Adalbert of Prussia, Wilhelm II's Naval officer, relatively normal, third son acting as Regent for a nephew?
I always found it slightly strange this wasn't considered as an option in November 1918. He had a respectable career, was a respectable guy by the standards of his time and class and had enough training to understand his political value as a stabilising force to ease Germany into something different but still recognisable whilst accepting constitutional limits akin to the Windsors whilst binning his Dad and brother to the Netherlands regardless to save the dynasty. He could have been a useful diplomatic tool for Germany to try to rebuild relations with their neighbours especially with the French and the Poles and get financial support for repatriating Volkdeutsche to Germany proper.

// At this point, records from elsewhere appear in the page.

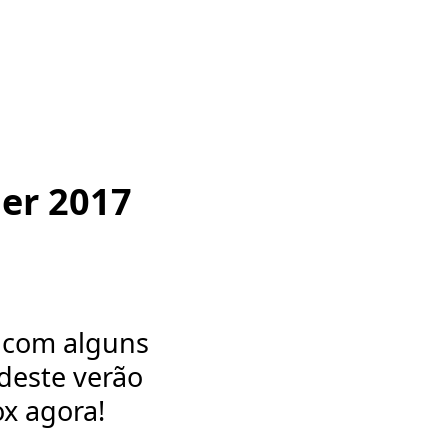
er 2017
s com alguns
deste verão
ox agora!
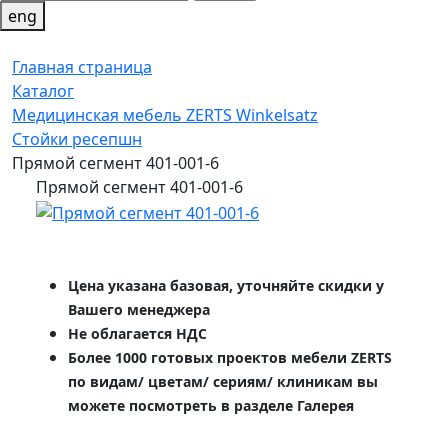
eng
Главная страница
Каталог
Медицинская мебель ZERTS Winkelsatz
Стойки ресепшн
Прямой сегмент 401-001-6
Прямой сегмент 401-001-6
Цена указана базовая, уточняйте скидки у
Вашего менеджера
Не облагается НДС
Более 1000 готовых проектов мебели ZERTS
по видам/ цветам/ сериям/ клиникам вы
можете посмотреть в разделе Галерея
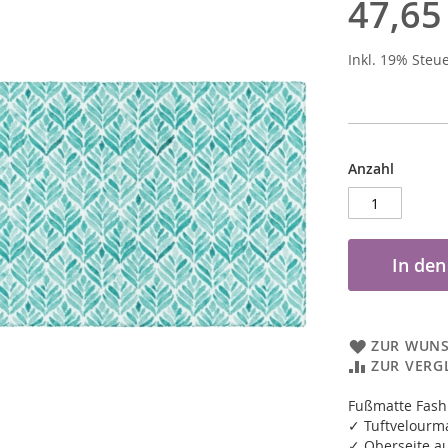
47,65
Inkl. 19% Steu
Anzahl
In de
ZUR WUNS
ZUR VERG
Fußmatte Fash
✓ Tuftvelourm
✓ Oberseite au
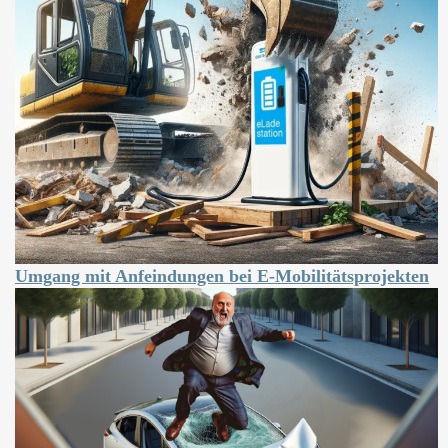
Umgang mit Anfeindungen bei E-Mobilitätsprojekten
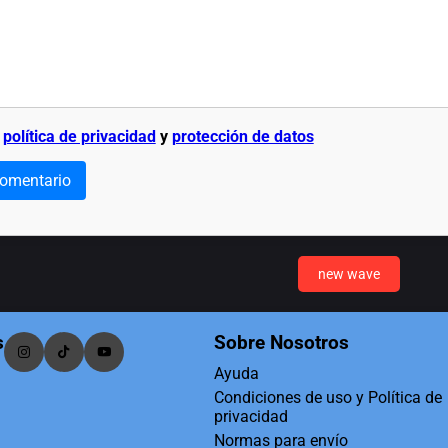
a
política de privacidad
y
protección de datos
comentario
new wave
s
Sobre Nosotros
Ayuda
Condiciones de uso y Política de
privacidad
Normas para envío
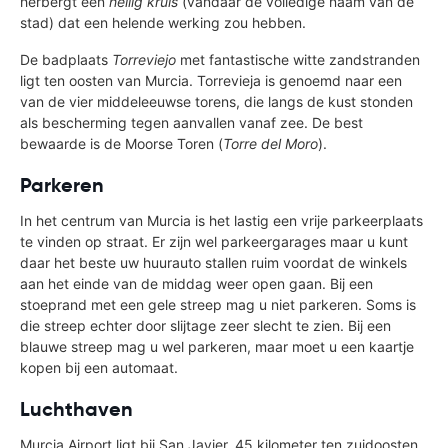
herbergt een
heilig kruis
(vandaar de volledige naam van de
stad) dat een helende werking zou hebben.
De badplaats
Torreviejo
met fantastische witte zandstranden
ligt ten oosten van Murcia. Torrevieja is genoemd naar een
van de vier middeleeuwse torens, die langs de kust stonden
als bescherming tegen aanvallen vanaf zee. De best
bewaarde is de Moorse Toren (
Torre del Moro
).
Parkeren
In het centrum van Murcia is het lastig een vrije parkeerplaats
te vinden op straat. Er zijn wel parkeergarages maar u kunt
daar het beste uw huurauto stallen ruim voordat de winkels
aan het einde van de middag weer open gaan. Bij een
stoeprand met een gele streep mag u niet parkeren. Soms is
die streep echter door slijtage zeer slecht te zien. Bij een
blauwe streep mag u wel parkeren, maar moet u een kaartje
kopen bij een automaat.
Luchthaven
Murcia Airport ligt bij San Javier, 45 kilometer ten zuidoosten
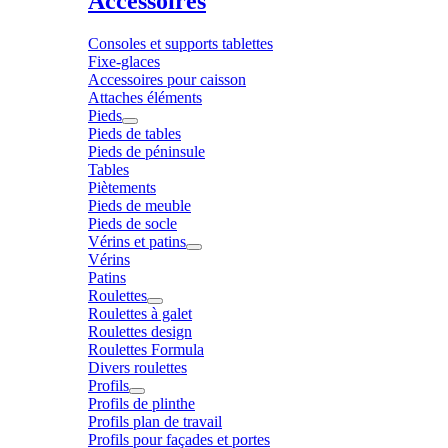
Accessoires
Consoles et supports tablettes
Fixe-glaces
Accessoires pour caisson
Attaches éléments
Pieds
Pieds de tables
Pieds de péninsule
Tables
Piètements
Pieds de meuble
Pieds de socle
Vérins et patins
Vérins
Patins
Roulettes
Roulettes à galet
Roulettes design
Roulettes Formula
Divers roulettes
Profils
Profils de plinthe
Profils plan de travail
Profils pour façades et portes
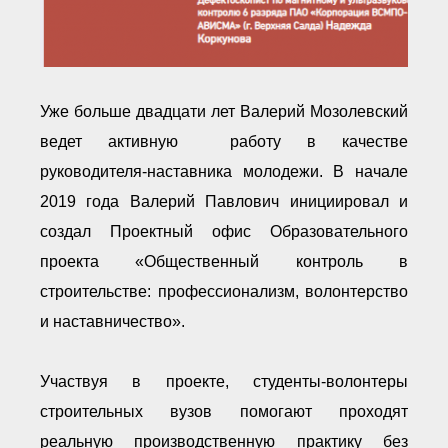
Уже больше двадцати лет Валерий Мозолевский
ведет активную работу в качестве
руководителя-наставника молодежи. В начале
2019 года Валерий Павлович инициировал и
создал Проектный офис Образовательного
проекта «Общественный контроль в
строительстве: профессионализм, волонтерство
и наставничество».
Участвуя в проекте, студенты-волонтеры
строительных вузов помогают проходят
реальную производственную практику без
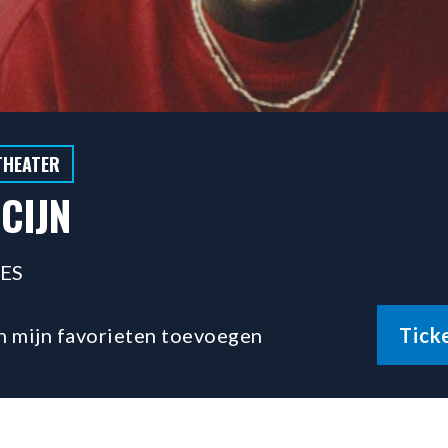
THEATER
CIJN
MES
n mijn favorieten toevoegen
Tick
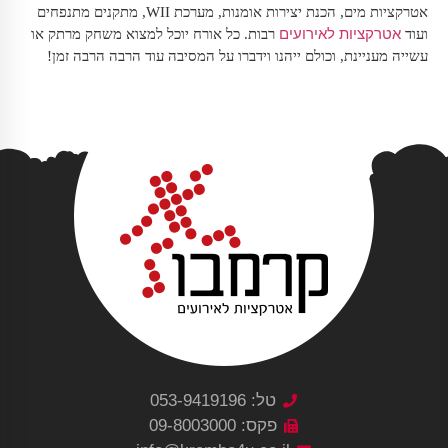
אטרקציות מים, הכנת יצירות אומנות, מערכת WII, מתקנים מתנפחים
אטרקציות לאירועים
ועוד
רבות. כל אורח יוכל למצוא משחק מרתק או
עשייה מעניינת, וכולם ייהנו וידברו על המסיבה עוד הרבה הרבה זמן!
טל: 053-9419196
פקס: 09-8003000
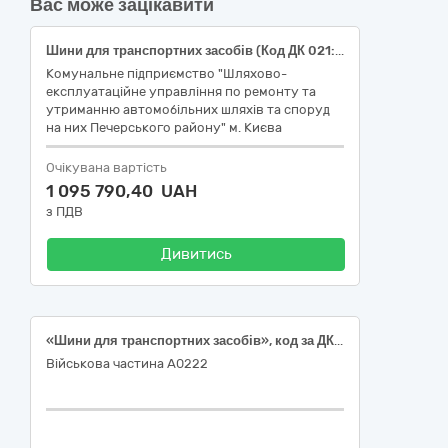
Вас може зацікавити
Шини для транспортних засобів (Код ДК 021:2015 - 34350000-5 Шини для транспортних засобів великої та малої тоннажності)
Комунальне підприємство "Шляхово-
експлуатаційне управління по ремонту та
утриманню автомобільних шляхів та споруд
на них Печерського району" м. Києва
Очікувана вартість
1 095 790,40 UAH
з ПДВ
Дивитись
«Шини для транспортних засобів», код за ДК 021:2015 34350000-5 – «Шини для транспортних засобів великої та малої тоннажності»
Військова частина А0222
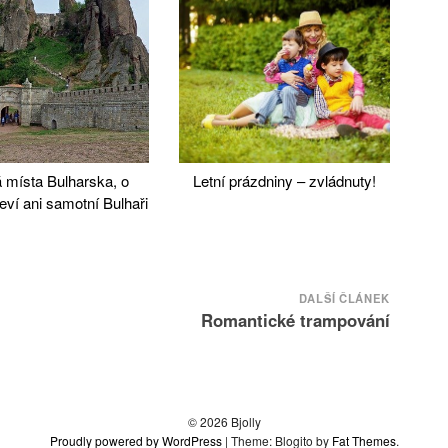
 místa Bulharska, o
Letní prázdniny – zvládnuty!
eví ani samotní Bulhaři
DALŠÍ ČLÁNEK
Romantické trampování
© 2026 Bjolly
Proudly powered by WordPress
|
Theme: Blogito by
Fat Themes
.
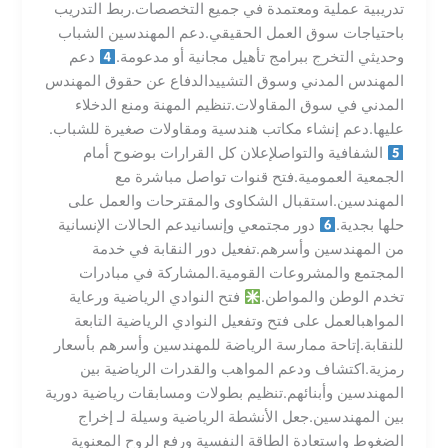
تدريبية عملية ومعتمدة في جميع التخصصات.ربط التدريب
باحتياجات سوق العمل الحقيقي.دعم المهندسين الشباب
وحديثي التخرج ببرامج تأهيل مجانية أو مدعومة.
دعم
المهندس المدني وسوق التشييدالدفاع عن حقوق المهندس
المدني في سوق المقاولات.تنظيم المهنة ومنع الدخلاء
عليها.دعم إنشاء مكاتب هندسية ومقاولات صغيرة للشباب.
الشفافية والتواصلإعلان كل القرارات بوضوح أمام
الجمعية العمومية.فتح قنوات تواصل مباشرة مع
المهندسين.استقبال الشكاوى والمقترحات والعمل على
حلها بجدية.
دور مجتمعي وإنسانيدعم الحالات الإنسانية
من المهندسين وأسرهم.تفعيل دور النقابة في خدمة
المجتمع والمشروعات القومية.المشاركة في مبادرات
تخدم الوطن والمواطن.
فتح النوادي الرياضية ورعاية
المواهبالعمل على فتح وتفعيل النوادي الرياضية التابعة
للنقابة.إتاحة ممارسة الرياضة للمهندسين وأسرهم بأسعار
رمزية.اكتشاف ودعم المواهب والقدرات الرياضية بين
المهندسين وأبنائهم.تنظيم بطولات ومسابقات رياضية دورية
بين المهندسين.جعل الأنشطة الرياضية وسيلة لـ إخراج
الضغوط واستعادة الطاقة النفسية ورفع الروح المعنوية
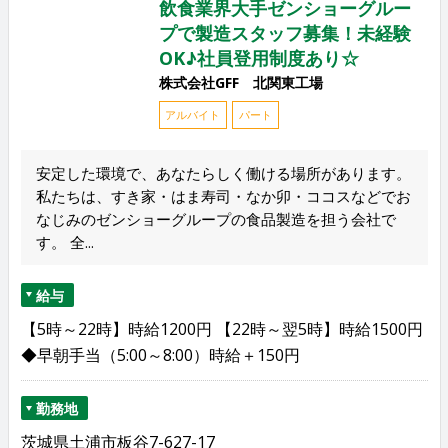
飲食業界大手ゼンショーグルー
プで製造スタッフ募集！未経験
OK♪社員登用制度あり☆
株式会社GFF 北関東工場
アルバイト
パート
安定した環境で、あなたらしく働ける場所があります。
私たちは、すき家・はま寿司・なか卯・ココスなどでお
なじみのゼンショーグループの食品製造を担う会社で
す。 全...
給与
【5時～22時】時給1200円 【22時～翌5時】時給1500円
◆早朝手当（5:00～8:00）時給＋150円
勤務地
茨城県土浦市板谷7-627-17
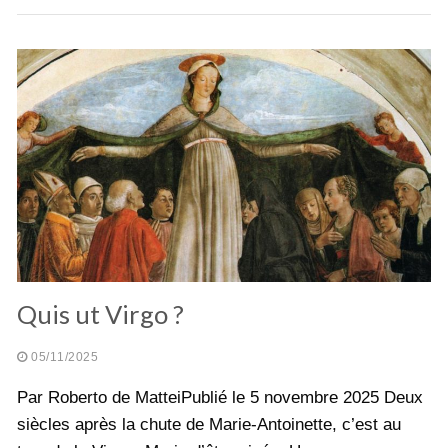
Quis ut Virgo ?
05/11/2025
Par Roberto de MatteiPublié le 5 novembre 2025 Deux
siècles après la chute de Marie-Antoinette, c’est au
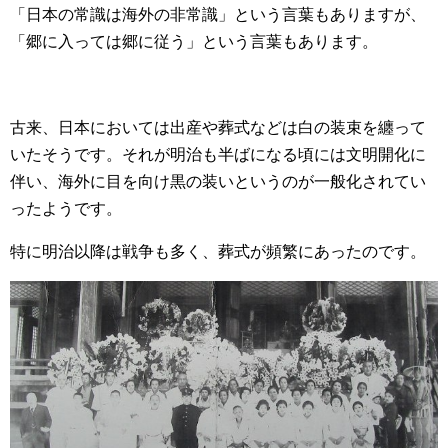
「日本の常識は海外の非常識」という言葉もありますが、
「郷に入っては郷に従う」という言葉もあります。
古来、日本においては出産や葬式などは白の装束を纏って
いたそうです。それが明治も半ばになる頃には文明開化に
伴い、海外に目を向け黒の装いというのが一般化されてい
ったようです。
特に明治以降は戦争も多く、葬式が頻繁にあったのです。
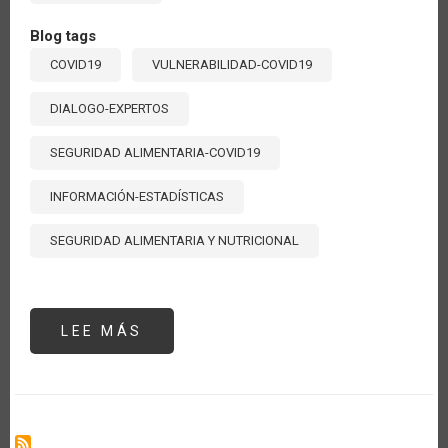
Blog tags
COVID19
VULNERABILIDAD-COVID19
DIALOGO-EXPERTOS
SEGURIDAD ALIMENTARIA-COVID19
INFORMACIÓN-ESTADÍSTICAS
SEGURIDAD ALIMENTARIA Y NUTRICIONAL
LEE MÁS
SOBRE
VULNERABILIDAD
ALIMENTARIA
ANTE
EL
COVID-
19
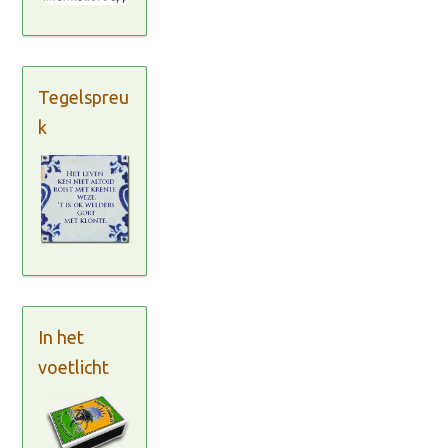
Tegelspreu
k
In het
voetlicht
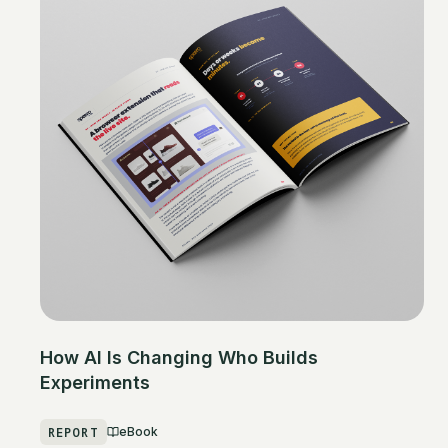
How AI Is Changing Who Builds
Experiments
REPORT
eBook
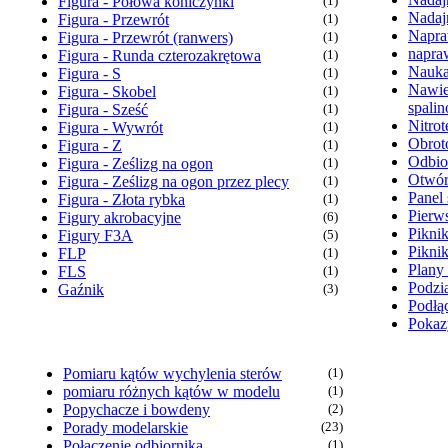
Figura - Połowa koniczynki
(1)
Nadaj
Figura - Przewrót
(1)
Napra
Figura - Przewrót (ranwers)
(1)
napra
Figura - Runda czterozakrętowa
(1)
Nauka
Figura - S
(1)
Nawie
Figura - Skobel
(1)
spali
Figura - Sześć
(1)
Nitrot
Figura - Wywrót
(1)
Obrot
Figura - Z
(1)
Odbio
Figura - Ześlizg na ogon
(1)
Otwór
Figura - Ześlizg na ogon przez plecy
(1)
Panel 
Figura - Złota rybka
(1)
Pierw
Figury akrobacyjne
(6)
Pikni
Figury F3A
(5)
Pikni
FLP
(1)
Plany
FLS
(1)
Podzia
Gaźnik
(3)
Podłąc
Pokaz
Pomiaru kątów wychylenia sterów
(1)
pomiaru różnych kątów w modelu
(1)
Popychacze i bowdeny
(2)
Porady modelarskie
(23)
Połączenie odbiornika
(1)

This option is less traumatic and extreme and limits the 'stab in the back' myth's potency early on. Basically Ebert could have his cake and eat it.
I believe Adalbert's daughter married a random American and one his grandsons sold shoes in California. That's quite a felled dynasty. Adalbert is also one of Queen Victoria's MANY great-grandchildren, as is George VI. Using him either during the 1940s or in the Interwar period through his family relationship with George V/VI to exploit UK ambivalence about Versailles Interwar or concerns about post-war settlements during the war and look at other options would have been smart of someone like Stresemann or someone anti-Nazi mid-war too. Who knows, the Corporal might have been, should have been avoidable by using what was already there but not personally compromised to buy time until young Wilhelm (the one who died in the Army in 1940) came of age in 1928 trained for a different type of monarchy, sort of like Charles, Count of Flanders did in Belgium for King Baudouin after the Second World War.
Otto von Habsburg is probably the really obvious one, being inventive and broad in your definition of 'Germany'.